Until recently, crypto’s standing amongst money managers was largely as a fringe asset — volatile, speculative, and too unruly for the buttoned-down world of institutional investing. But that world is changing, fast.

- Vakul Talwar, general manager, Australia, Crypto.com

More institutions are waking up to the reality that crypto isn’t going away. New routes to ownership are emerging — offering more regulated ways to access Bitcoin, from ETFs to a growing number of licensed custodians, and institutional-grade OTC desks.

Some of the most risk-conscious stewards of capital in the world have recently come aboard. The first spot Bitcoin ETF was given the green light by the US regulator in January 2024, and major asset managers BlackRock, Vanguard, and Fidelity have entered the market since. Charles Schwab, arguably one of the most conservative names in wealth management, is now offering crypto services. Sovereign wealth funds in Switzerland and Abu Dhabi are exploring digital assets.

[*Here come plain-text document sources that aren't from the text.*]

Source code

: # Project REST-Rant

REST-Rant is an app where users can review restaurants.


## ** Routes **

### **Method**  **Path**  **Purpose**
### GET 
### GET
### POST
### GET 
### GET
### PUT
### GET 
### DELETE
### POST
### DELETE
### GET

In the US retirement market alone, crypto IRAs (individual retirement accounts) are forecast to hit US$100 billion in five years.

At Crypto.com, we’re in constant dialogue with investors, policymakers, and consumers across the globe, and it’s clear the next decade will see a surge in institutional allocation to crypto assets here in Australia. Regulation is catching up, both here and globally - and, perhaps most importantly, Australians themselves are increasingly seeking crypto within their portfolios.